SUPPLIED PASSAGE
========

Movie fans among those reading this article might well be familiar with a film called Up In The Air which starred George Clooney – one of my favourite actors, might I add – playing out the role of a, wait for it, ‘transition consultant’. In this movie it was the responsibility of George’s character – who was employed by a big consultancy firm – to fly around recession-hit America firing unwitting – and mostly random folks – on behalf of their, well, jittery – some might say pusillanimous – employers. These, well, pusillanimous employers had given lucrative contracts to George’s firm – some obscure management consultancy turned roving elite firing squad – to do their dirty work for them. George was one of a number of transition consultants at his firm who would be dispatched to carry out their dastardly deeds, deeds which were far, far from swift and easy to undertake because of the increasingly volatile nature of the individuals George and his cadre would encounter upon their travels. Can you imagine one day going into work, only to be summoned to some sealed off conference room as soon as you’re settled at your desk awaiting your coffee, to be unceremoniously engaged by some completely inconspicuous – yet obscure and sometimes even strange – individual to be told by the foregoing that your position at your – now former – company no longer exists and that you will, henceforth, be on some scrapheap unless, of course, you don’t begin your quest for an alternative livelihood, like, now? (Well, perhaps not in those specific terms.)

========

Reproduce the passage above about the film Up In The Air word for word, from start to finish.

GIVEN RECORDS
========

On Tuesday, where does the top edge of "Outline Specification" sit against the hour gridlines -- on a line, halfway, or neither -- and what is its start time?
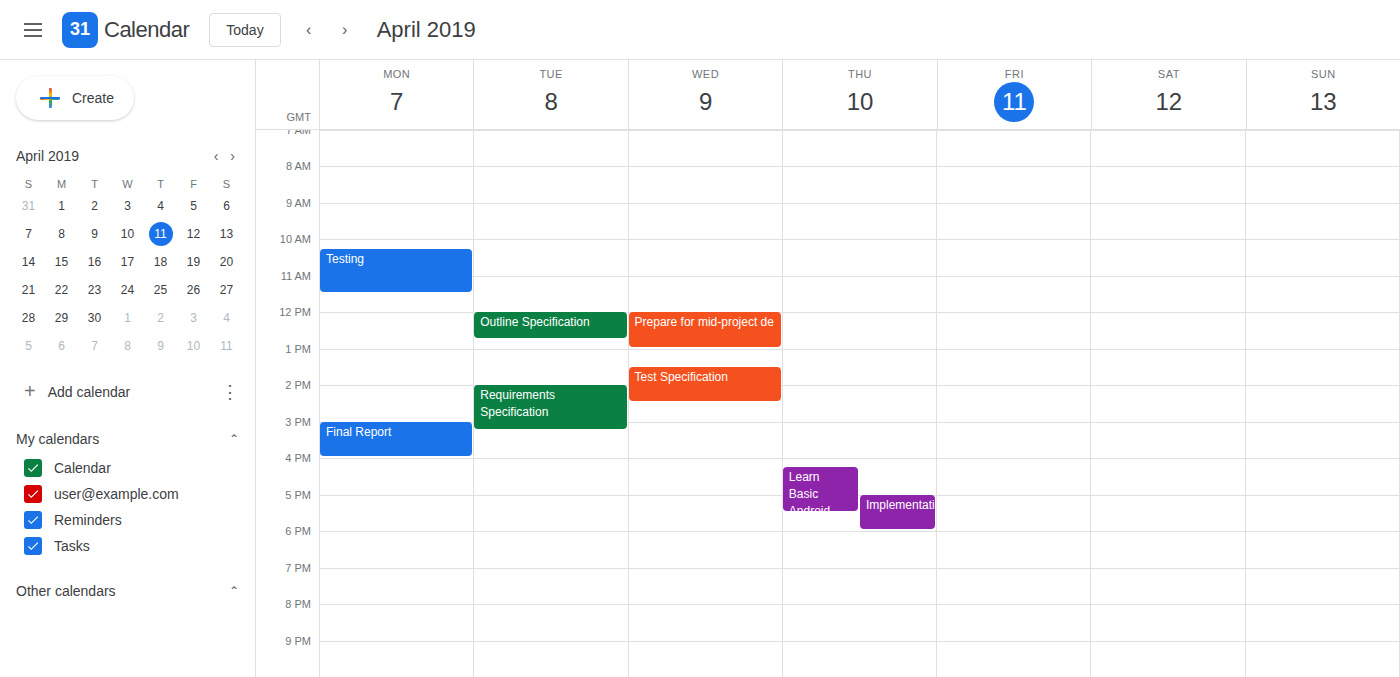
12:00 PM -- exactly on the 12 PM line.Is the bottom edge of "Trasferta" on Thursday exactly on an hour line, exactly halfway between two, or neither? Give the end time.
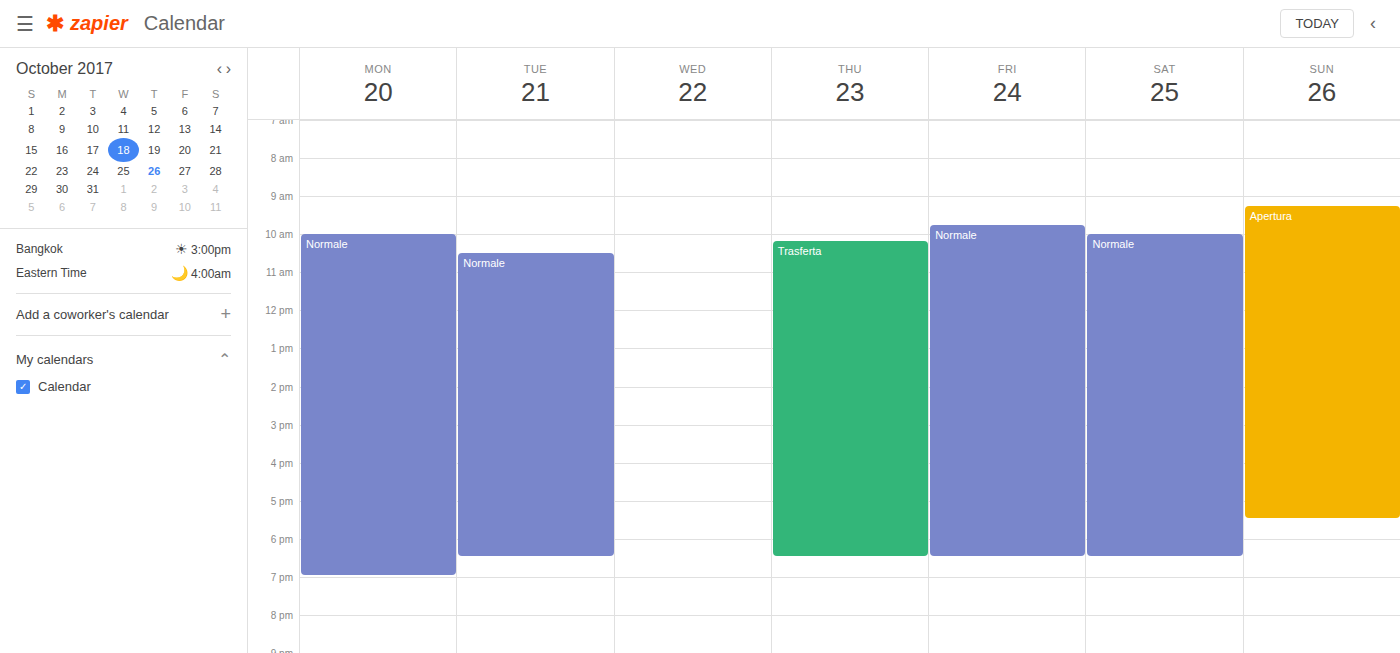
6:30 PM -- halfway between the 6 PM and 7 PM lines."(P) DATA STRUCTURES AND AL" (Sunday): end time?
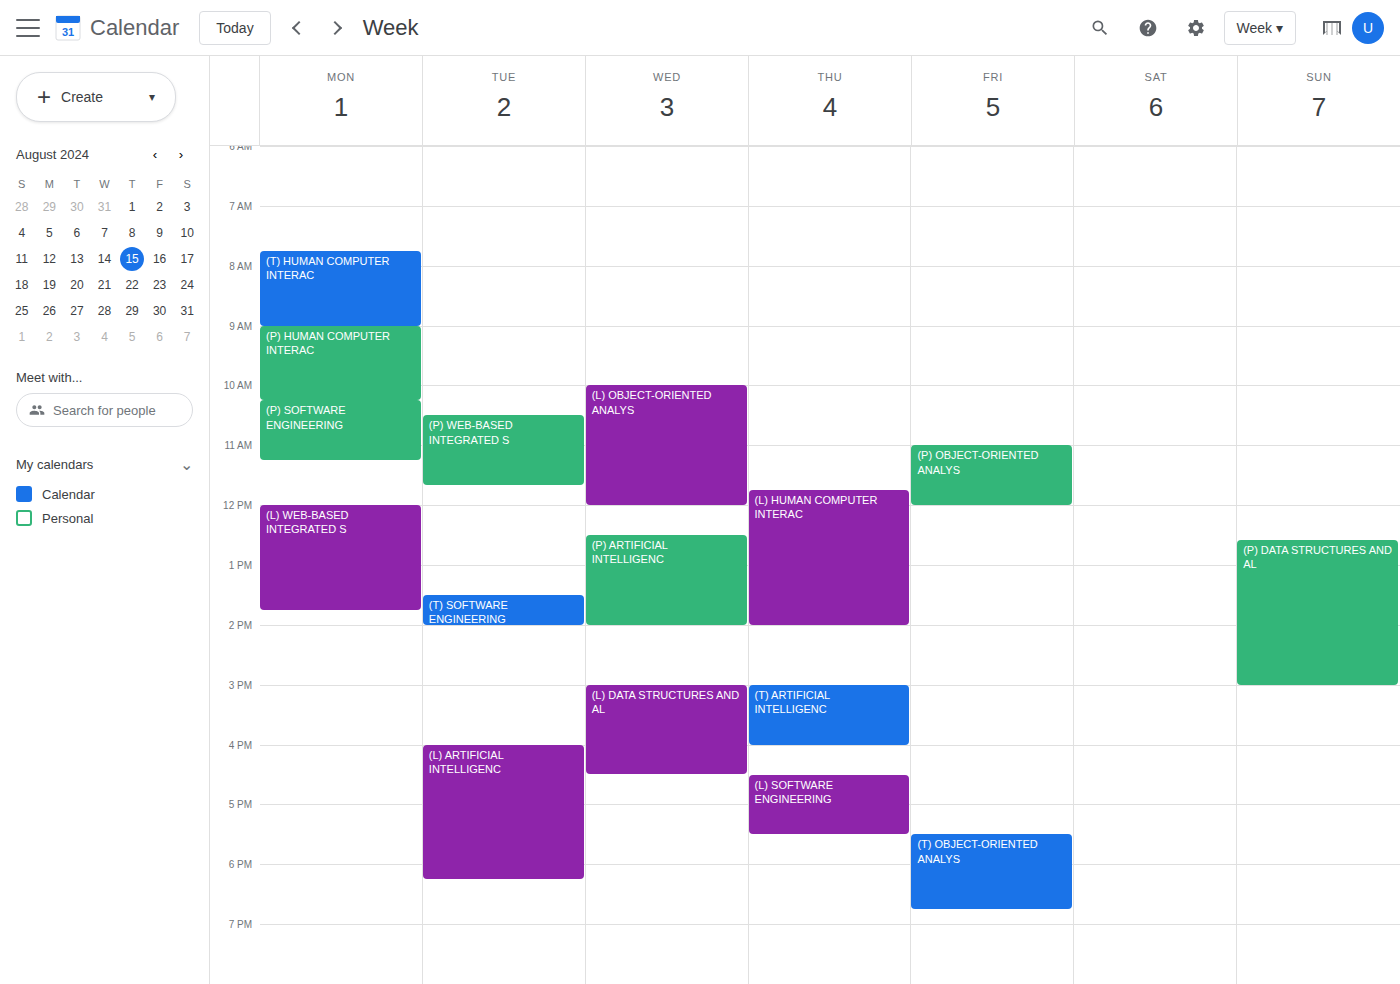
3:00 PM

========

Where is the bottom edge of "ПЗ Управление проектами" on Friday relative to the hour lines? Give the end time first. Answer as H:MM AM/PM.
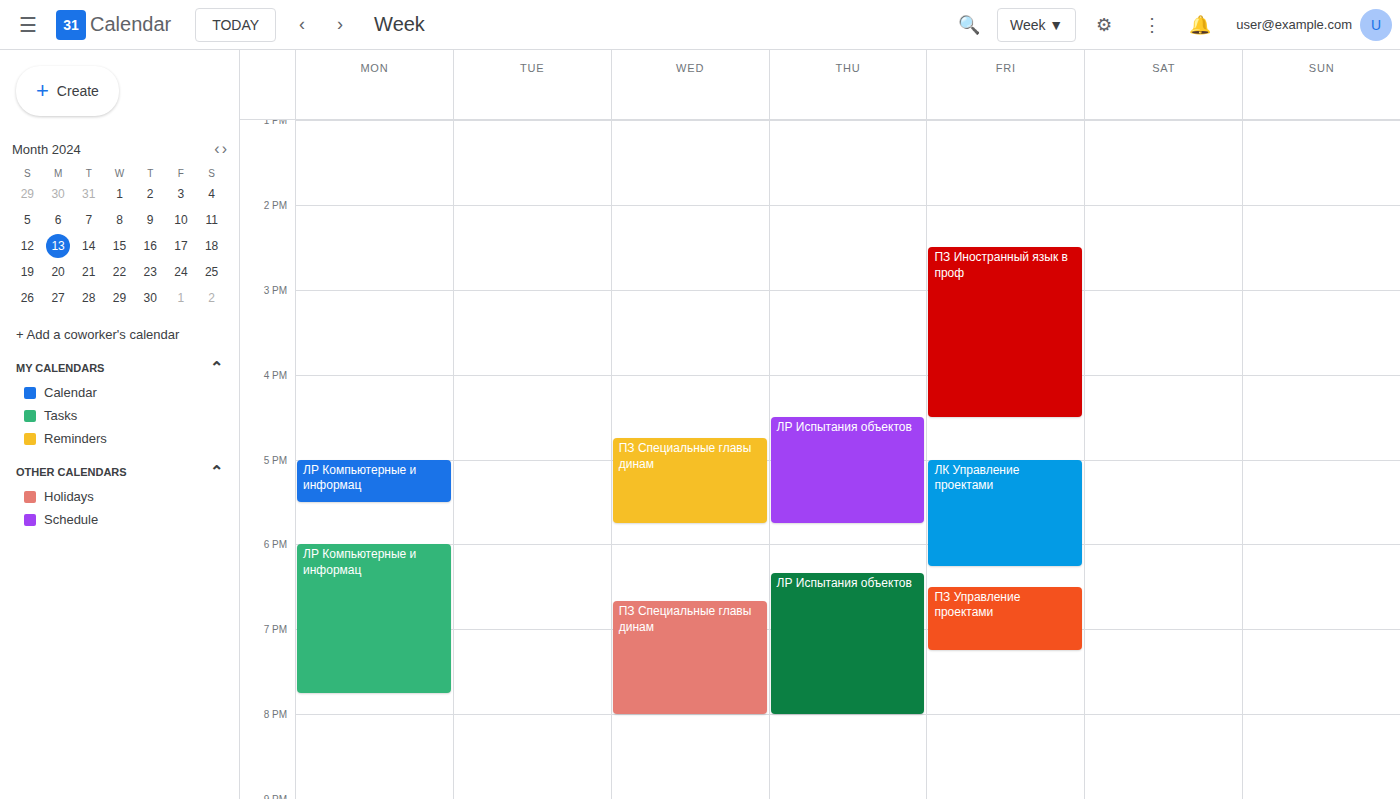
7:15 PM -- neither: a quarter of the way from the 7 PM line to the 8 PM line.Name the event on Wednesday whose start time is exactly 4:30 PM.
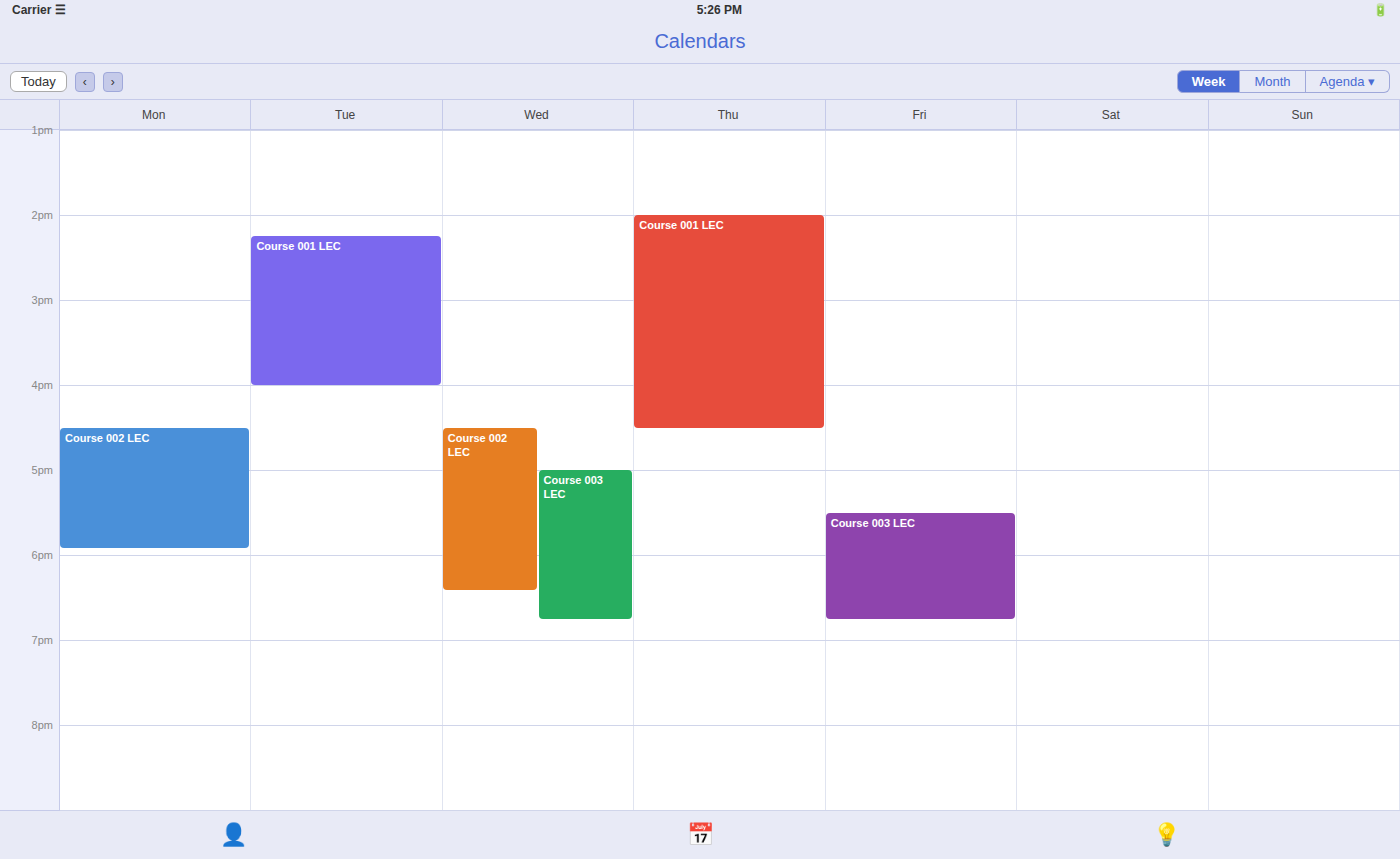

========

ANSWER TO THIS EXERCISE
Movie fans among those reading this article might well be familiar with a film called Up In The Air which starred George Clooney – one of my favourite actors, might I add – playing out the role of a, wait for it, ‘transition consultant’. In this movie it was the responsibility of George’s character – who was employed by a big consultancy firm – to fly around recession-hit America firing unwitting – and mostly random folks – on behalf of their, well, jittery – some might say pusillanimous – employers. These, well, pusillanimous employers had given lucrative contracts to George’s firm – some obscure management consultancy turned roving elite firing squad – to do their dirty work for them. George was one of a number of transition consultants at his firm who would be dispatched to carry out their dastardly deeds, deeds which were far, far from swift and easy to undertake because of the increasingly volatile nature of the individuals George and his cadre would encounter upon their travels. Can you imagine one day going into work, only to be summoned to some sealed off conference room as soon as you’re settled at your desk awaiting your coffee, to be unceremoniously engaged by some completely inconspicuous – yet obscure and sometimes even strange – individual to be told by the foregoing that your position at your – now former – company no longer exists and that you will, henceforth, be on some scrapheap unless, of course, you don’t begin your quest for an alternative livelihood, like, now? (Well, perhaps not in those specific terms.)